Chapter 3 What Makes an Artwork Beautiful?
Two questions will be discussed in this chapter:
Question 1: Are artworks beautiful strictly by virtue of aesthetic or artistic properties—that is, properties located solely in or external to the work—or some combination of the two? An example of an aesthetic property would be the elegance of a painting which might be said to supervene on the colors and figures in the painting, while an example of an artistic property would be the religious symbolism of a child in the background, symbolizing Christ.
Question 2: What is the nature of aesthetic evaluations—in particular, can they be universally correct or not? Both Hume and Kant argued that aesthetic evaluations are subjective, yet universal—Hume through his use of the true judge and Kant through his notion of aesthetic judgments being constituted by the free play of the faculties of imagination and understanding.
Chapter 4 What is the Connection Between Artworks and Emotion?
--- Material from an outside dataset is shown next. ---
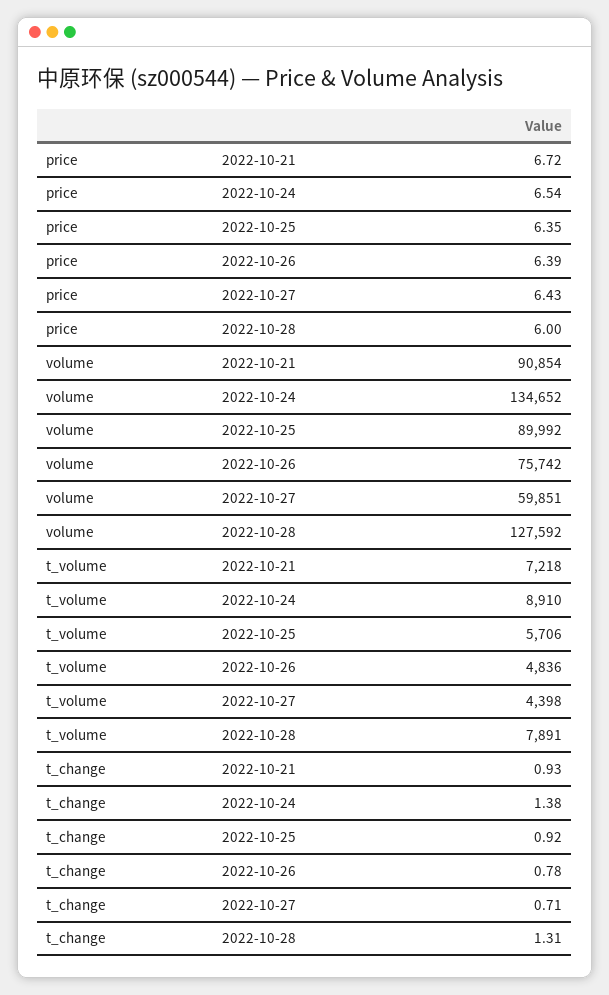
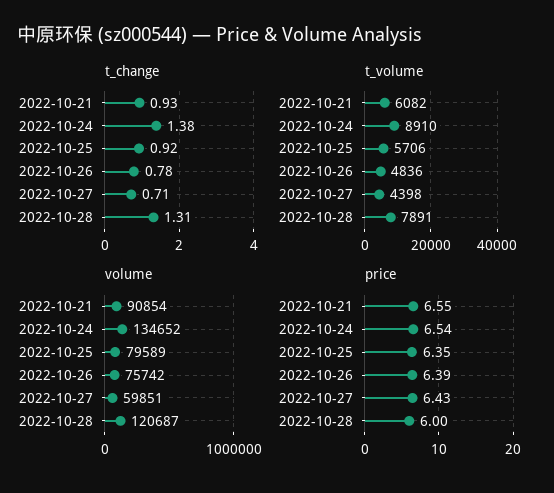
price, 2022-10-21: 6.72 -> 6.55
volume, 2022-10-25: 89992 -> 79589
volume, 2022-10-28: 127592 -> 120687
t_volume, 2022-10-21: 7218 -> 6082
This chapter would have some overlap with the expression theories of art found in Chapter 2. Two questions will be discussed in this chapter:
Question 1: How can artworks express the artist’s emotions? Discussing this question would likely involve Tolstoy and Collingwood, along with the work of some contemporary aestheticians.
Question 2: Can artworks be said to express emotions themselves—sad music, joyful poetry, etc.? This might also be a good opportunity to discuss the role of intention in art, especially in regards to the intentional fallacy—that is, the supposed error in trying to ascertain meaning from an artwork based on the intentions of the artist.
Chapter 5 What is the Connection Between Art and Morality?
Two questions would be investigated in this chapter:
Question 1: Can there be legitimate moral evaluation of artworks? Oscar Wilde famously argued that it cannot—art exists for its own sake and for no other purpose. But contemporary aestheticians have argued that there can be legitimate moral evaluations of artworks and, in some cases, these moral evaluations have genuine effects on aesthetic evaluations. A discussion of this contemporary work could proceed from here.
Question 2. Can artworks have genuine positive moral effects on audience members? There are two ways that artworks might be said be able to have genuine positive moral effects on audience members: First, we may learn some new information from art that we did not know and may not have been able to learn from other sources. Some contemporary aestheticians have argued that this is not likely to be the case—that there is no unique cognitive value connected to art. Second, we may learn new skills or improve on existing skills that would be relevant to morality from our engagement with art.
Possible third issue: We might also consider whether art can have genuine negative moral effects and, if so, whether this would represent a justification for banning certain works of art.
Chapter 6 What Makes Nature Beautiful?
This chapter tackles the question of what explains beauty we find in the natural world. In particular, does this beauty have its source exclusively in the objective features of nature or, partially at least, in the knowledge possessed by the observer?